On a typical trip to the grocery store, you probably buy at least one product made with palm oil, which is found in everything from shampoo and detergent to pizza dough, ice cream, and instant ramen. It’s the most widely used vegetable oil in the world, with 75.7 million metric tons of production expected globally each year. And despite commitments from food companies to improve sourcing, it’s still a major driver of deforestation as palm oil plantations continue to cut and burn down tropical forests to make more room to grow oil palms.
In New York City, a startup called C16 Biosciences is using bioreactors to grow an oil that’s chemically almost identical to palm oil and functions in the same way. This week, the company announced a $20 million Series A round of investment led by Breakthrough Energy Ventures, the fund that Bill Gates established along with other investors to support innovations that fight climate change.

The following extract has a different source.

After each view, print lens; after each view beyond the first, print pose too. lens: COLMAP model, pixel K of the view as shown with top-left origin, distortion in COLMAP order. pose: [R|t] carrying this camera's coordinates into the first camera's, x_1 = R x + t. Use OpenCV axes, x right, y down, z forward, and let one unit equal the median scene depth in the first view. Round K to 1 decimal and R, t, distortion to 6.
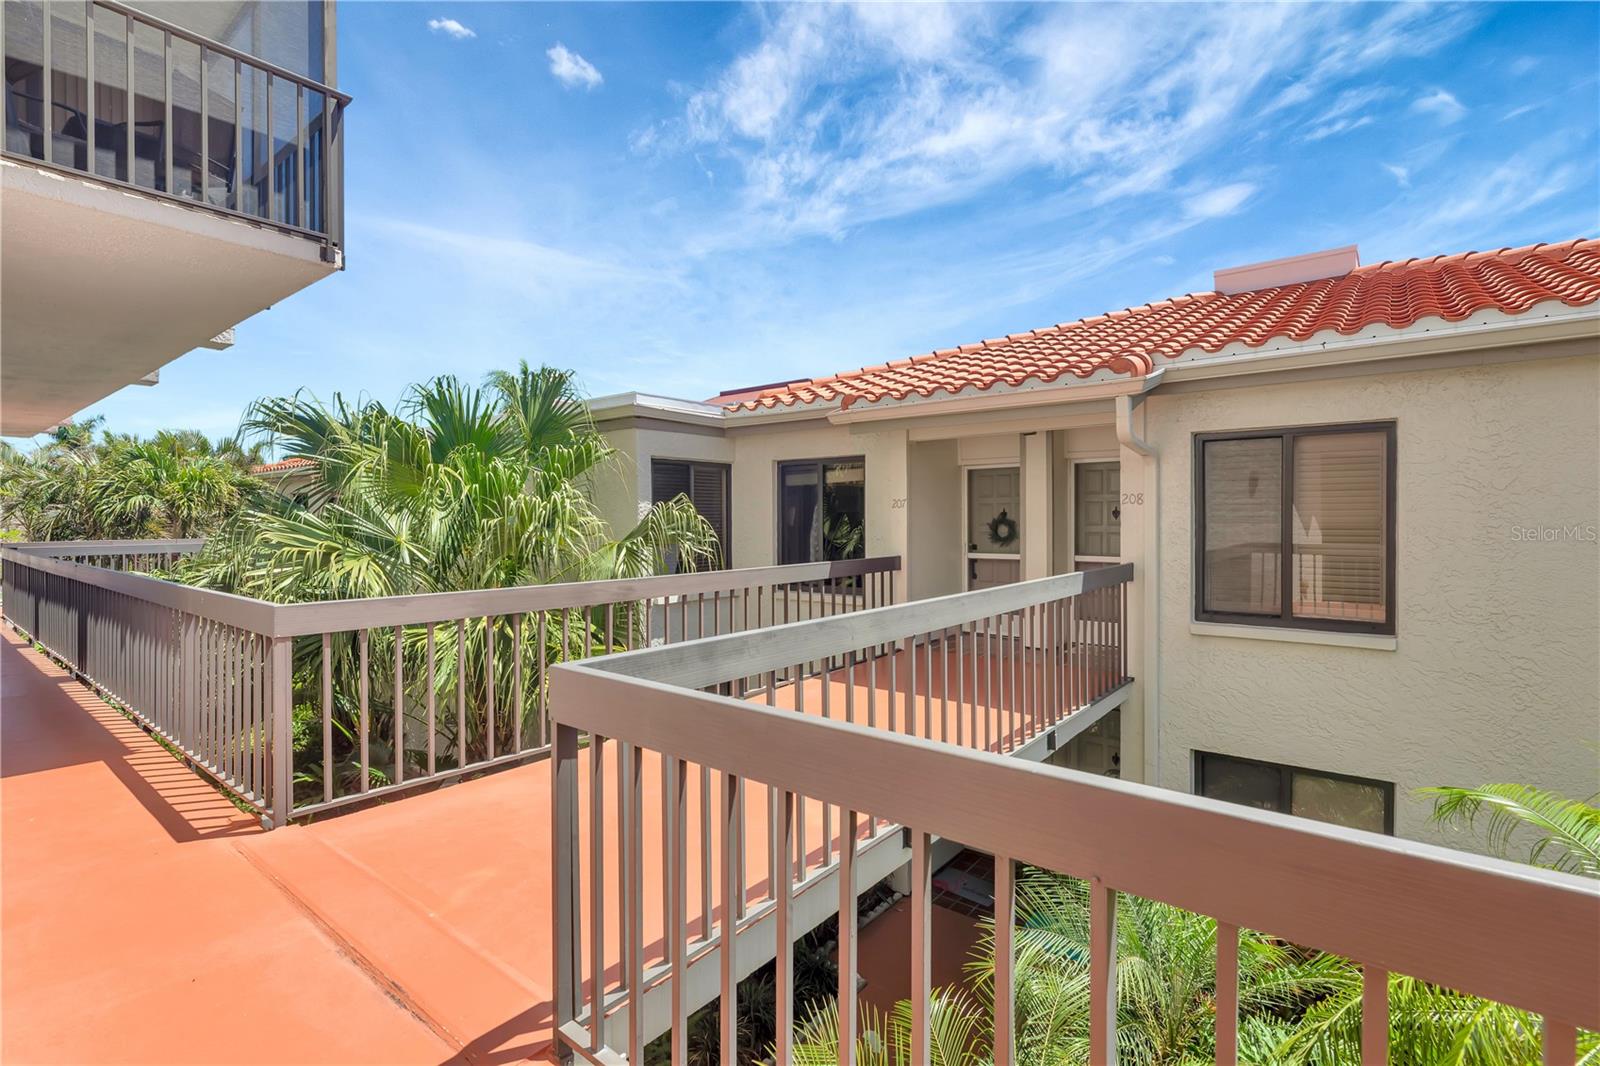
lens RADIAL K [[757.8, 0, 800.0], [0, 757.8, 533.0], [0, 0, 1]] dist [0.000044, 0.000312]
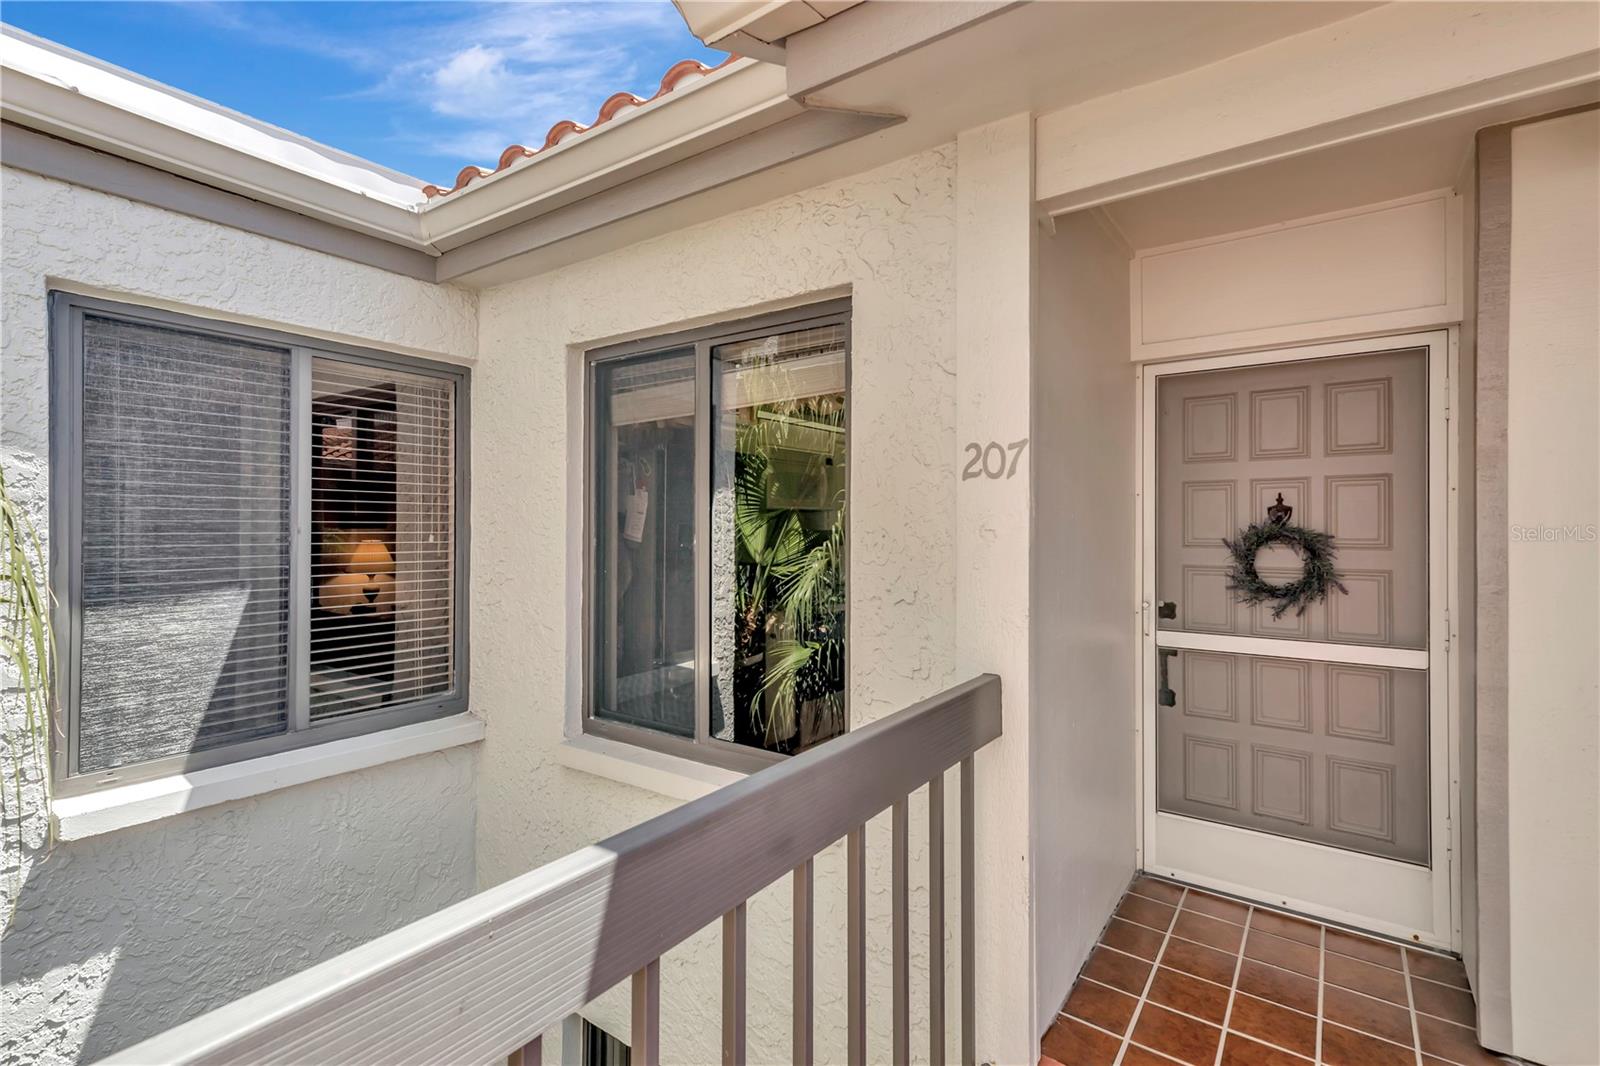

Each year, deforestation caused by the palm oil industry emits around half a billion tons of CO2. While palm oil production today requires a lot of land, growing big trees, and hacking down fruits to squeeze out oil and then refine it into a usable ingredient, the startup uses a fermentation process similar to brewing beer—or producing other biotech products such as cultured meat. The yeast grows in steel tanks, and the new oil grows in the cells of the yeast.
C16’s aim is to replace all of the palm oil that’s currently linked to deforestation, which is actually a small percentage of total production, perhaps around 3 million metric tons. It will take major scaling up to make this happen, but at least the startup is getting the funds it needs to make it happen.